LISTE DES TÂCHES:
a. Selon le texte sur l'emploi, de combien de mois utiles François Hollande dispose-t-il pour réussir ?
b. Reproduisez fidèlement le passage du texte sur l'emploi qui commence aux mots « Aujourd’hui, Manuel Valls » et se termine après les mots « une lettre commune. ».
c. Poursuivez le texte sur l'emploi à partir de l'endroit où il s'arrête.

### BLOC DE TEXTE

Antonin André, expert politique

Aujourd’hui, Manuel Valls reçoit les syndicats pour parler emploi, le président doit rendre ses arbitrages dans les jours qui viennent. Les grands patrons de nombreuses organisations, Medef ou Apec, font leur liste de vœux dans une lettre commune.

Les attentes sur l’emploi sont très fortes aujourd’hui.

C’est simple, le président joue sa dernière carte. François Hollande est dos au mur, il a 12 mois utiles pour réussir là où il échoue depuis trois ans.

######
### DONNÉES FOURNIES

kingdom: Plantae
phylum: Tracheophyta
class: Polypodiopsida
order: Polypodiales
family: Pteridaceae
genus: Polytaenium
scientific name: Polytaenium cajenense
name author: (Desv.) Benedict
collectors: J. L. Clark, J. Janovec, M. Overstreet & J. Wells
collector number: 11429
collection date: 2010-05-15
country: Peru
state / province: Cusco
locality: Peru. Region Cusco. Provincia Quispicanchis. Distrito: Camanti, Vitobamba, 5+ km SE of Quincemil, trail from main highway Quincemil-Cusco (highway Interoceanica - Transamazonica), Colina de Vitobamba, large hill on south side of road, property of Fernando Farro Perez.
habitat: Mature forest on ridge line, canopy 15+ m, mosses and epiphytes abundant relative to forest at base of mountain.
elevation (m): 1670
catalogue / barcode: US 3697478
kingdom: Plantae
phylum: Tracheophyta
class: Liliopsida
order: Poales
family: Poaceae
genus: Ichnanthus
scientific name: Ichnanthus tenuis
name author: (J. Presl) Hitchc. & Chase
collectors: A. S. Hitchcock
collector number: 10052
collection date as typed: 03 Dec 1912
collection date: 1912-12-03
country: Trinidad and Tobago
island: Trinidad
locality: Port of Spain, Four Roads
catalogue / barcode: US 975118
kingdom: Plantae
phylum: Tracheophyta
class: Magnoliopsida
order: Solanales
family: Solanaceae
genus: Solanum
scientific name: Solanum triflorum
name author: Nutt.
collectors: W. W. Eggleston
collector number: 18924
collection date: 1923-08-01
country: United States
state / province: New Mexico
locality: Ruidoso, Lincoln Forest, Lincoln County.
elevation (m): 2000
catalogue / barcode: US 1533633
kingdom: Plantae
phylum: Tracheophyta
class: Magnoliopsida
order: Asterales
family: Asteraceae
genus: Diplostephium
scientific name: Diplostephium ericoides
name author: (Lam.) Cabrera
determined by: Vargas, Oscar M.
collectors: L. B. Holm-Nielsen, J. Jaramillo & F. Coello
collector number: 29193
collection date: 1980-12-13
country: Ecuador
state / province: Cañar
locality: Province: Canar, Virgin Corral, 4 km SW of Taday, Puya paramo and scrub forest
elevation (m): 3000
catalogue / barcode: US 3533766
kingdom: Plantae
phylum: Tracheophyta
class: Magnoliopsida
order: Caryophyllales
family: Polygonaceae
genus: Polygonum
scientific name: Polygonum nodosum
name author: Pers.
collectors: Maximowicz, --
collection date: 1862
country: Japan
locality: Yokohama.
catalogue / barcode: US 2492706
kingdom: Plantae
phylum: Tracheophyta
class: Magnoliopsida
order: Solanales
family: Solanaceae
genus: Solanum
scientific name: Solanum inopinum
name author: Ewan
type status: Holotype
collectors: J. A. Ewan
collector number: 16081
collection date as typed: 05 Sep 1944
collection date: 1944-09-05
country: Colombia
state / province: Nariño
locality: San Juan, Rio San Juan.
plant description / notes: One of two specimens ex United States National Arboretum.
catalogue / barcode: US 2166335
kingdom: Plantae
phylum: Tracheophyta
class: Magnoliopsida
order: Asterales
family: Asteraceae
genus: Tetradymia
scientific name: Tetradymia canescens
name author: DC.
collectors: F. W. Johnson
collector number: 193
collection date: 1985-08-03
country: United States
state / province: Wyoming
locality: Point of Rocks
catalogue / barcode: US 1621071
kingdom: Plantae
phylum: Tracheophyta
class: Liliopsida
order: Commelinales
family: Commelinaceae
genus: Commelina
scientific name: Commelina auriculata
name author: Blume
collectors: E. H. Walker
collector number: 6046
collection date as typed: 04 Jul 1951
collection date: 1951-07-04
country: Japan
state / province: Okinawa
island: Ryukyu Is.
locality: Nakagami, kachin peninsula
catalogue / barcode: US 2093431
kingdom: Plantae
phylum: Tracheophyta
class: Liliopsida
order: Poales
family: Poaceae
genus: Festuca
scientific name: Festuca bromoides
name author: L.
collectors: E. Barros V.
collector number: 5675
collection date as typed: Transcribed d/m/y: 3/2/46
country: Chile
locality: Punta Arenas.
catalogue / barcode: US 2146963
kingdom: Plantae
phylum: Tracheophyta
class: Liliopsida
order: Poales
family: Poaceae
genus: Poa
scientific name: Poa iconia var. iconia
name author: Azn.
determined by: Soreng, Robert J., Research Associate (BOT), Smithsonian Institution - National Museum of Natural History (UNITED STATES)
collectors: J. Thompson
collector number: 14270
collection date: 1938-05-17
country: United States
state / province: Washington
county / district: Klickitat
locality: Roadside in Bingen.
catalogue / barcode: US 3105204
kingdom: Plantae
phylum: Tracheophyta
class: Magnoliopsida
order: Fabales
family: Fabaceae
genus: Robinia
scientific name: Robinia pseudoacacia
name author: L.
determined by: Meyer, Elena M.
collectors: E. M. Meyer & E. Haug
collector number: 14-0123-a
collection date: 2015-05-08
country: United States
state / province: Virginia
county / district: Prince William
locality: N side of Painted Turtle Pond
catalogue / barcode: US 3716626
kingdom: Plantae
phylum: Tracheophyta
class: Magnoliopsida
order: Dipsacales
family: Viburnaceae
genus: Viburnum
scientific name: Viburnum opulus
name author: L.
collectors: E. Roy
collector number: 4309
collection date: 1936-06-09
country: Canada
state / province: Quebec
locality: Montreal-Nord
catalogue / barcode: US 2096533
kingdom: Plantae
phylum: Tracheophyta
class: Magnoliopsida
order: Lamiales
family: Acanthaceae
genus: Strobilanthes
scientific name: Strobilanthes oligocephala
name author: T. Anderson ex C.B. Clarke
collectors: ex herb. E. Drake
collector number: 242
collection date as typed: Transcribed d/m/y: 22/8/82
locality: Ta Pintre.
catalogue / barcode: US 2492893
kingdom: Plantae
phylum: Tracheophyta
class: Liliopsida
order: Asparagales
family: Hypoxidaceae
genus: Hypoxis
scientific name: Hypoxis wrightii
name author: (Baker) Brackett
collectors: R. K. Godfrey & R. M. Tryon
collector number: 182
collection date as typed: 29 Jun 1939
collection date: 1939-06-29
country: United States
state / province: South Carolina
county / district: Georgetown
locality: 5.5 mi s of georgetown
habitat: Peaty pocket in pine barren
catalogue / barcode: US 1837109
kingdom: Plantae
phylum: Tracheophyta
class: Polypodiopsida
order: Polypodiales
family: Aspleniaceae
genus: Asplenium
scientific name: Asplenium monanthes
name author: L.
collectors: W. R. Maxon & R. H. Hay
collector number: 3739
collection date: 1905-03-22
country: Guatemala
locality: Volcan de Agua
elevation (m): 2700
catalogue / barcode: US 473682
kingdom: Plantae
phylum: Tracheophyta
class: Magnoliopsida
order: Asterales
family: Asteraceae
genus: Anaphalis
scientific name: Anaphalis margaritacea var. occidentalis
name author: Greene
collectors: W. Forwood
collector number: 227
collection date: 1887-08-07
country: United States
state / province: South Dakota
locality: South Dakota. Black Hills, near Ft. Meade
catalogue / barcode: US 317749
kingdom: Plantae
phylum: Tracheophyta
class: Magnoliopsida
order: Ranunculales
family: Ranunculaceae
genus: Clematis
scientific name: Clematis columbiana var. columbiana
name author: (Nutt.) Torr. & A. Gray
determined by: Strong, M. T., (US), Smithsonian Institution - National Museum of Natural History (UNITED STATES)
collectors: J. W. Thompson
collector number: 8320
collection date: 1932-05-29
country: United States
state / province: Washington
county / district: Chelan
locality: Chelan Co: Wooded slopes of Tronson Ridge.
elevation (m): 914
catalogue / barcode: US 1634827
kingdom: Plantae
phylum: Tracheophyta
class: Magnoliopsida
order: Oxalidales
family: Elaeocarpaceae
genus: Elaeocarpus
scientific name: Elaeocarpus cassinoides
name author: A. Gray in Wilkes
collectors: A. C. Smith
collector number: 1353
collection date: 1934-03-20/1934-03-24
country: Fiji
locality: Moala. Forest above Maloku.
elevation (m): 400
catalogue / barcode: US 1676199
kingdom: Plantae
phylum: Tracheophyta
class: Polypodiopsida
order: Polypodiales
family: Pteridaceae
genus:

######

RÉPONSES POINT PAR POINT:
a. 12 mois.

b.
Aujourd’hui, Manuel Valls reçoit les syndicats pour parler emploi, le président doit rendre ses arbitrages dans les jours qui viennent. Les grands patrons de nombreuses organisations, Medef ou Apec, font leur liste de vœux dans une lettre commune.

c.
Le chômage, 50 milliards d’euros d’allégement de charges pour les Entreprises, plus de 450.000 emplois aidés aujourd’hui en France, un record. Et quel résultat : peanuts, le chômage croit croit croit. Un seul chiffre : le taux de chômage des jeunes en France, c’est la priorité de François Hollande la jeunesse, plus de 25% c’est 5 points au-dessus de la moyenne européenne. Le président le sait mieux que personne, mieux que les patrons qui lui font la leçon, il l’a dit d’ailleurs : "il y a un État d’urgence économique et social". Et l’enjeu est lourd pour les chômeurs eux-mêmes bien sur mais pour lui-même aussi car sans résultats sur le front de l’emploi : pas de second mandat.

Il faut donc des mesures fortes, radicales. En même temps, François Hollande a un problème de majorité sur la déchéance de nationalité et on l’a déjà mesuré sur l’économie avec les Frondeurs.
Est-ce qu’il peut réellement faire plus pour les entreprises notamment ?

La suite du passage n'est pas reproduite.